Genevieve Valentine of The A.V. Club gave the episode a "B+" grade and wrote, "This week moves a lot of pieces forward on the board; maybe because of this, it misses some of the tight interconnectedness that helped give last week its punch. But it's a study in what gets shown and what's obscured, both from the characters and from us."

Alan Sepinwall of HitFix wrote, "'The North Star' not only put Nucky back at the forefront, but did so while exercising the series' trademark patience and artistry. What's so impressive about this episode, and the best hours of the show, is how they let scenes and moments linger, whether it's Chalky watching Daughter Maitland sing, or the dying Sagorsky telling Richard his terrible war story from the Philippines, or Lansky and Luciano having their falling-out because of Lucky's paranoia about doing a deal with Joe Masseria's cousin." Seth Colter Walls of Vulture gave the episode a 4 star rating out of 5 and wrote, "At this point, the Boardwalk Empire universe is large enough that I'd be happy to watch movie-length episodes, just so more of the characters could have richer, longer scenes that engage all the things we already know about them. But for now we can hope that, by the time all the story arcs converge at season's end, it won't feel too forced."
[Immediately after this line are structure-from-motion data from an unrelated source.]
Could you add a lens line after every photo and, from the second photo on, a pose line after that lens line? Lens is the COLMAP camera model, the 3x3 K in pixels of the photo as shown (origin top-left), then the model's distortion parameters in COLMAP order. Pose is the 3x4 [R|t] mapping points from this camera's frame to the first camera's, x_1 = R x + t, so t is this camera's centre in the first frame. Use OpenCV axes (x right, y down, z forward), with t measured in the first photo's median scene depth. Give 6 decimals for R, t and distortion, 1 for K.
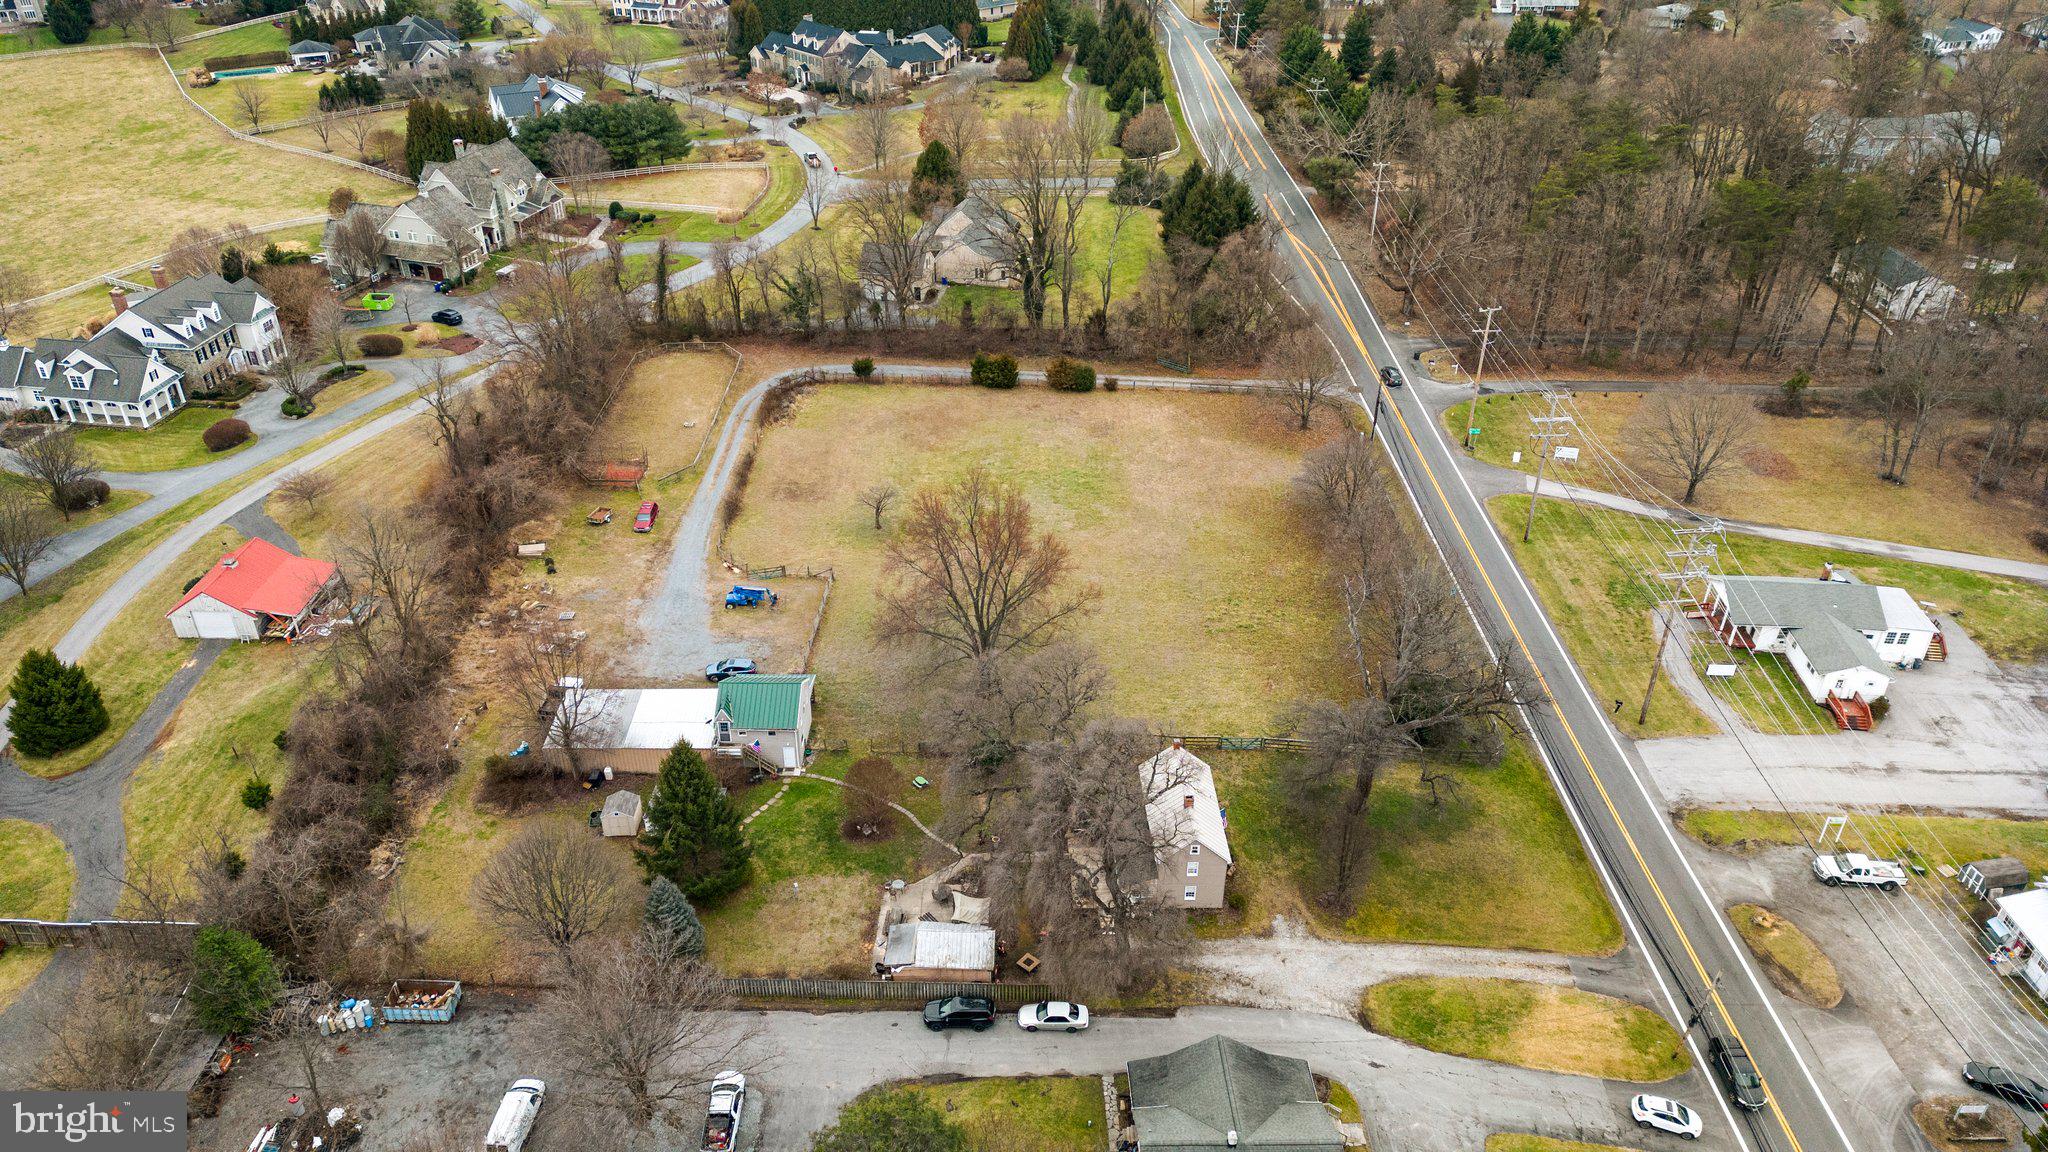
lens RADIAL K [[1418.8, 0, 1018.3], [0, 1418.8, 574.4], [0, 0, 1]] dist [0.087418, -0.085277]
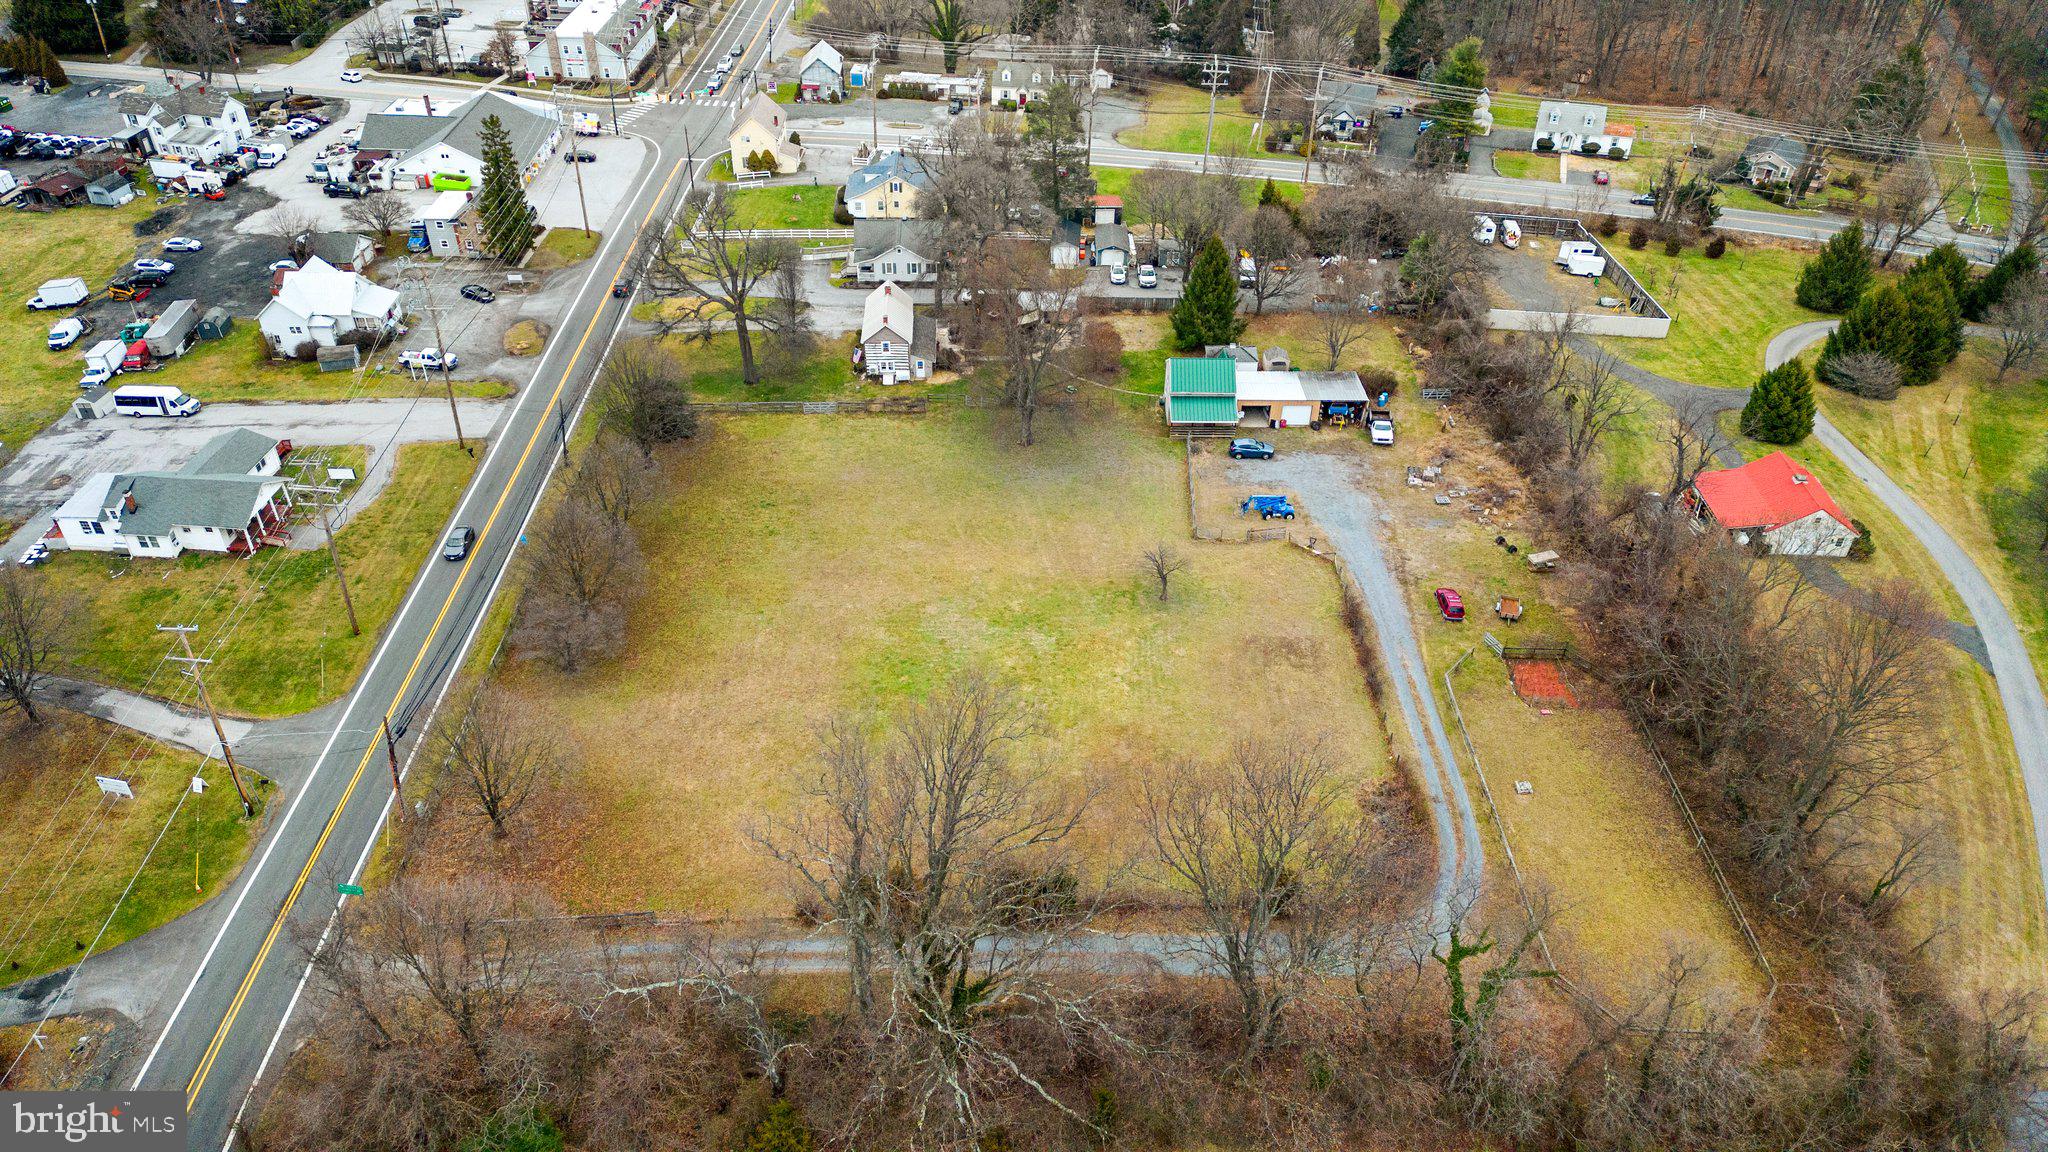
lens RADIAL K [[1418.8, 0, 1018.3], [0, 1418.8, 574.4], [0, 0, 1]] dist [0.087418, -0.085277]
pose [[-0.999900, -0.011608, -0.008042, -0.008735], [-0.011767, 0.369989, 0.928962, -0.795829], [-0.007808, 0.928964, -0.370088, 1.279350]]
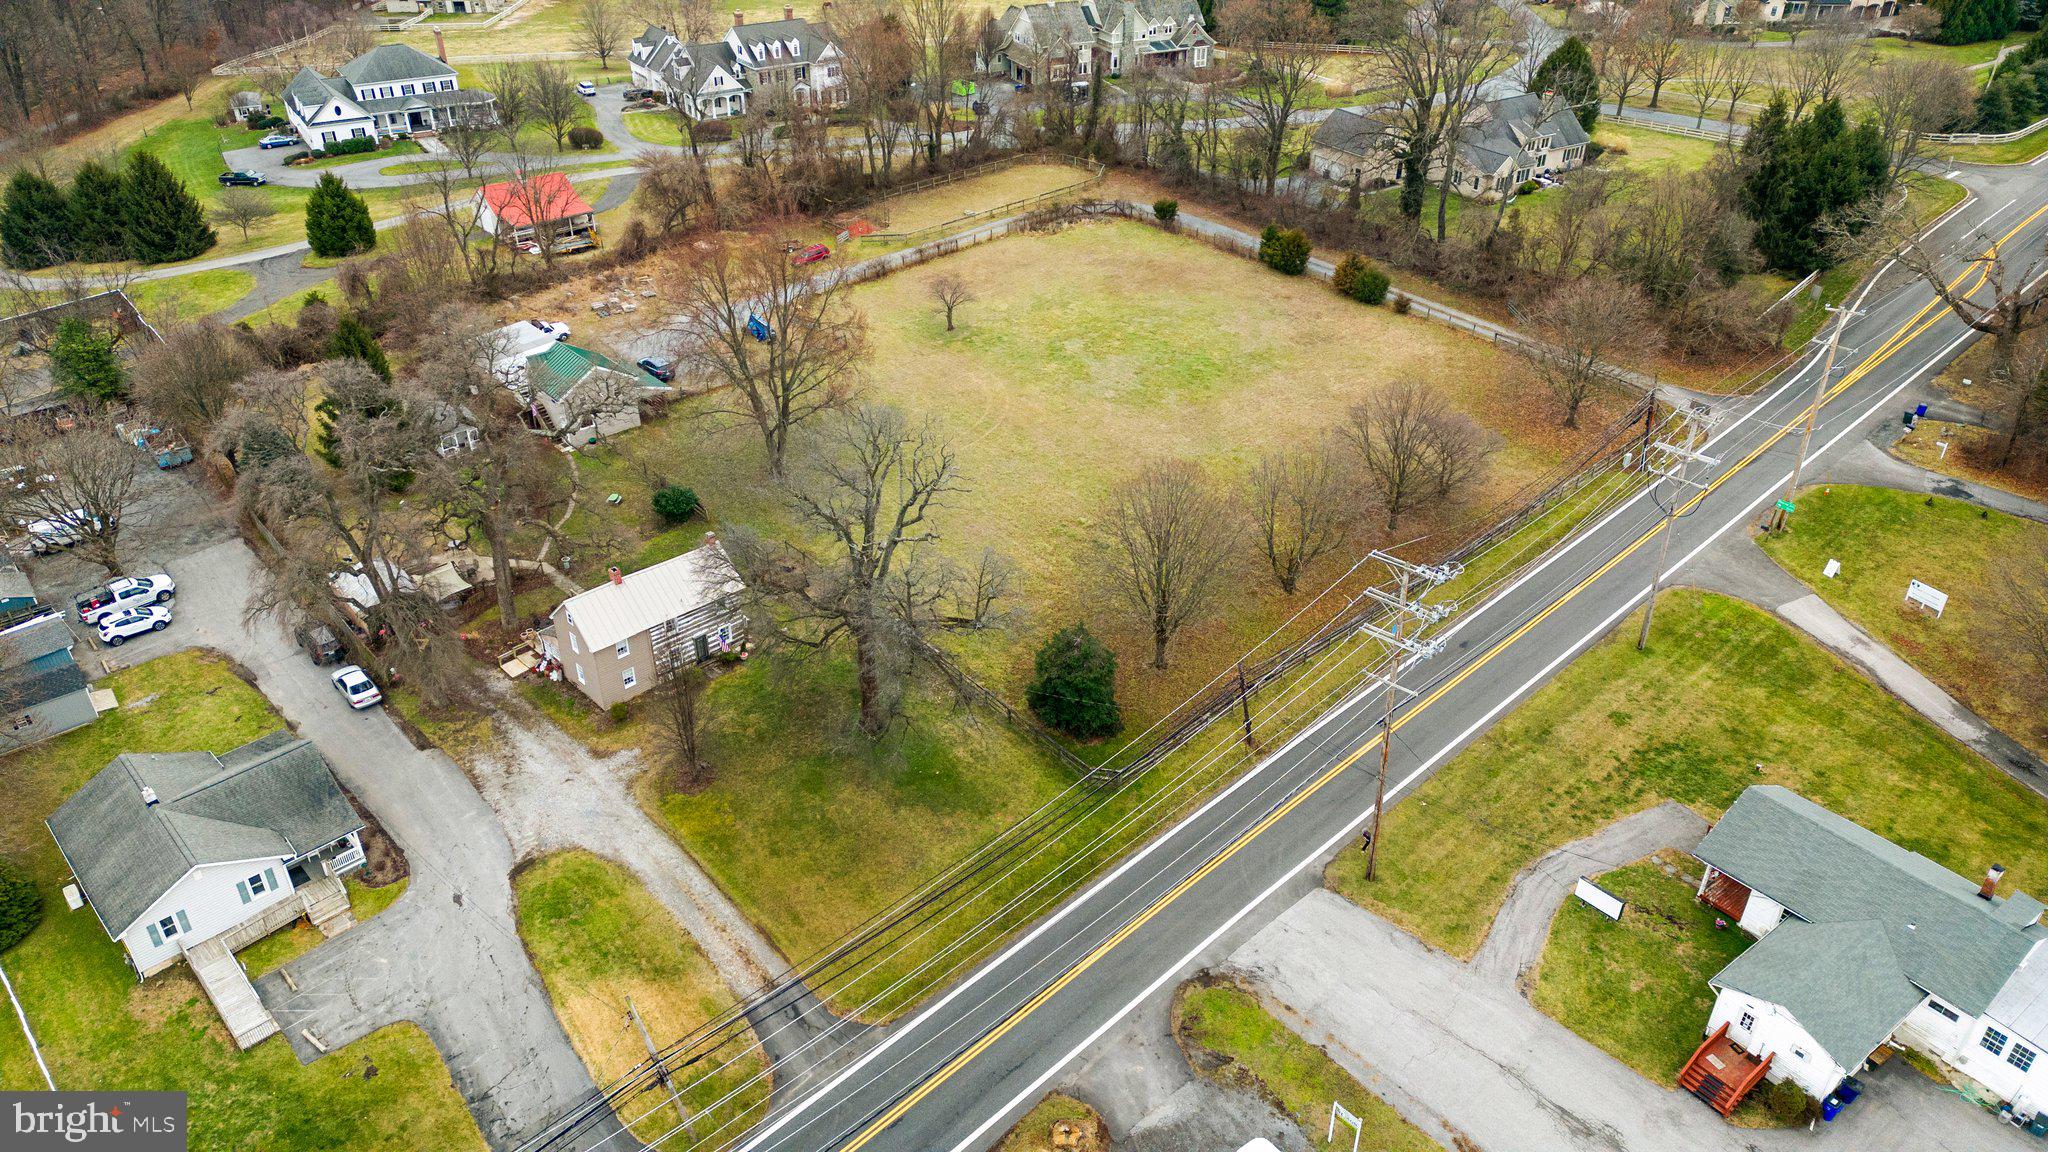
lens RADIAL K [[1418.8, 0, 1018.3], [0, 1418.8, 574.4], [0, 0, 1]] dist [0.087418, -0.085277]
pose [[0.671192, 0.387475, -0.631952, 0.561900], [-0.388996, 0.909806, 0.144688, -0.037770], [0.631017, 0.148714, 0.761381, 0.352336]]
Rodrigo Perez of IndieWire wrote, "Thematically, we're following a 'North Star' considering guiding lights reunite several estranged members of the Boardwalk Empire cast, even if it's a bit of a mid-season episode lull. Perhaps the writers had to give audiences a reprieve after the sad suicide of Eddie Kessler last episode." Chris O'Hara of TV Fanatic gave the episode a perfect 5 star rating out of 5 and wrote, "It was good to see Margaret, but she was smart not to divulge too much information, especially if Joe Masseria in New York looks to hurt Nucky at some point. Richard has some catching up to do, but his return was also nice to see. Adding some levity to an emotion filled episode was the always jocular Mickey Doyle."

Michael Noble of Den of Geek wrote, "As I have mentioned before, Boardwalk Empire is a rich enough canvas that it can handle character absences, even protracted ones, without losing pace or touch. In the case of Margaret, it is particularly effective, deliberate even, as she, paradoxically, is present in her absence." Paste gave the episode a 7 out of 10 rating and wrote, "It wasn't enough to fully imbue these parts of the episode with life, but it was enough to keep them from taking away too much of its momentum. We're halfway through the season, but at least it finally feels like it's starting to take us somewhere interesting."